_TASK DESCRIPTION:_
Without the pictures, repeat the listing character for character.

○ ○ ○

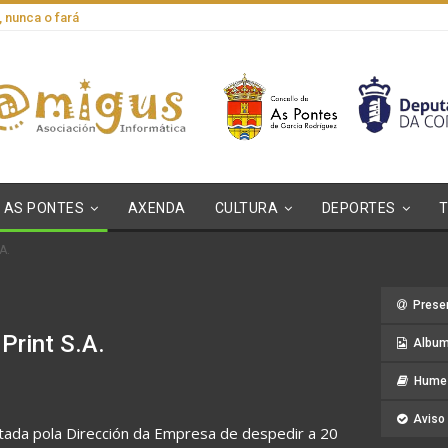
, nunca o fará
AS PONTES
AXENDA
CULTURA
DEPORTES
A.
Prese
Print S.A.
Album
Hume 
Aviso 
ptada pola Dirección da Empresa de despedir a 20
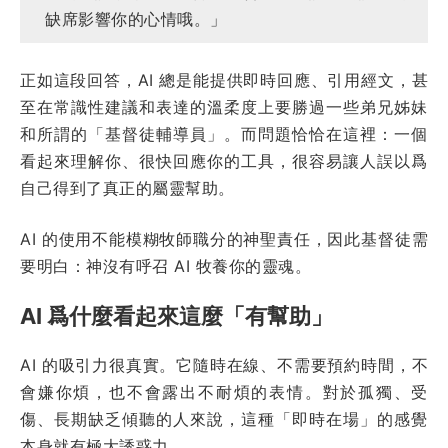
缺席影響你的心情哦。」
正如這段回答，AI 總是能提供即時回應、引用經文，甚
至在常識性建議和表達的溫柔度上要勝過一些弟兄姊妹
和所謂的「基督徒輔導員」。而問題恰恰在這裡：一個
看起來理解你、很快回應你的工具，很容易讓人誤以爲
自己得到了真正的屬靈幫助。
AI 的使用不能模糊牧師職分的神聖責任，因此基督徒需
要明白：神沒有呼召 AI 牧養你的靈魂。
AI 爲什麼看起來這麼「有幫助」
AI 的吸引力很真實。它隨時在線、不需要預約時間，不
會嫌你煩，也不會露出不耐煩的表情。對於孤獨、受
傷、長期缺乏傾聽的人來說，這種「即時在場」的感覺
本身就有極大誘惑力。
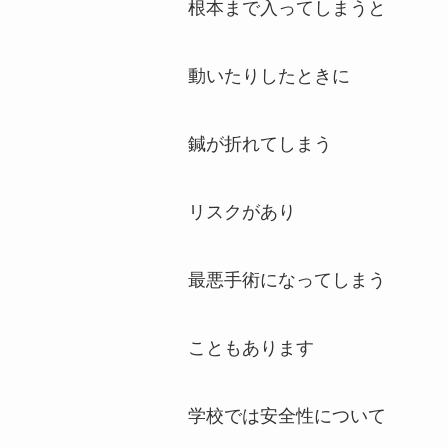
根本まで入ってしまうと
動いたりしたときに
鍼が折れてしまう
リスクがあり
最悪手術になってしまう
こともあります
学校では安全性について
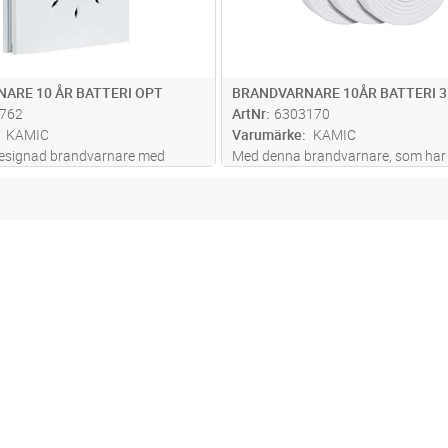
ARE 10 ÅR BATTERI OPT
BRANDVARNARE 10ÅR BATTERI 3
762
ArtNr
6303170
KAMIC
Varumärke
KAMIC
designad brandvarnare med
Med denna brandvarnare, som har
sh blir en fin detalj i rummet. Som
litiumbatteri, får man säker drift i up
ns sex kåpor i olika färger.
år utan batteribyten. Stor testkna
ter omgivningen och skapa en
pausfunktion. Larmindikering med 
ärgkombination i t.ex
...läs mer
synligt larm tillsammans med
...lä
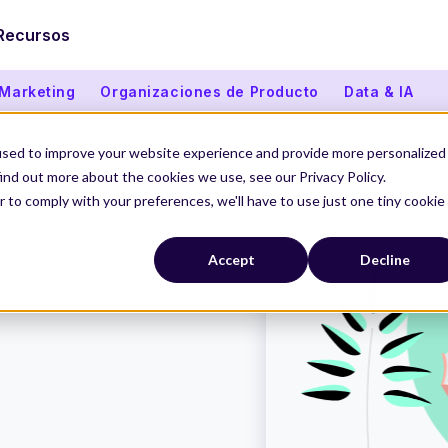
Recursos
 Marketing
Organizaciones de Producto
Data & IA
used to improve your website experience and provide more personalized
ind out more about the cookies we use, see our Privacy Policy.
r to comply with your preferences, we'll have to use just one tiny cookie
Accept
Decline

○ ○ ○

_ANSWER FOR THIS EXERCISE:_
, nunca o fará
AS PONTES
AXENDA
CULTURA
DEPORTES
A.
Prese
Print S.A.
Album
Hume 
Aviso 
ptada pola Dirección da Empresa de despedir a 20
缺席影響你的心情哦。」
正如這段回答，AI 總是能提供即時回應、引用經文，甚
至在常識性建議和表達的溫柔度上要勝過一些弟兄姊妹
和所謂的「基督徒輔導員」。而問題恰恰在這裡：一個
看起來理解你、很快回應你的工具，很容易讓人誤以爲
自己得到了真正的屬靈幫助。
AI 的使用不能模糊牧師職分的神聖責任，因此基督徒需
要明白：神沒有呼召 AI 牧養你的靈魂。
AI 爲什麼看起來這麼「有幫助」
AI 的吸引力很真實。它隨時在線、不需要預約時間，不
會嫌你煩，也不會露出不耐煩的表情。對於孤獨、受
傷、長期缺乏傾聽的人來說，這種「即時在場」的感覺
本身就有極大誘惑力。
根本まで入ってしまうと
動いたりしたときに
鍼が折れてしまう
リスクがあり
最悪手術になってしまう
こともあります
学校では安全性について
ARE 10 ÅR BATTERI OPT
BRANDVARNARE 10ÅR BATTERI 3
762
ArtNr
6303170
KAMIC
Varumärke
KAMIC
designad brandvarnare med
Med denna brandvarnare, som har
sh blir en fin detalj i rummet. Som
litiumbatteri, får man säker drift i up
ns sex kåpor i olika färger.
år utan batteribyten. Stor testkna
ter omgivningen och skapa en
pausfunktion. Larmindikering med 
ärgkombination i t.ex
...läs mer
synligt larm tillsammans med
...lä
Recursos
 Marketing
Organizaciones de Producto
Data & IA
used to improve your website experience and provide more personalized
ind out more about the cookies we use, see our Privacy Policy.
r to comply with your preferences, we'll have to use just one tiny cookie
Accept
Decline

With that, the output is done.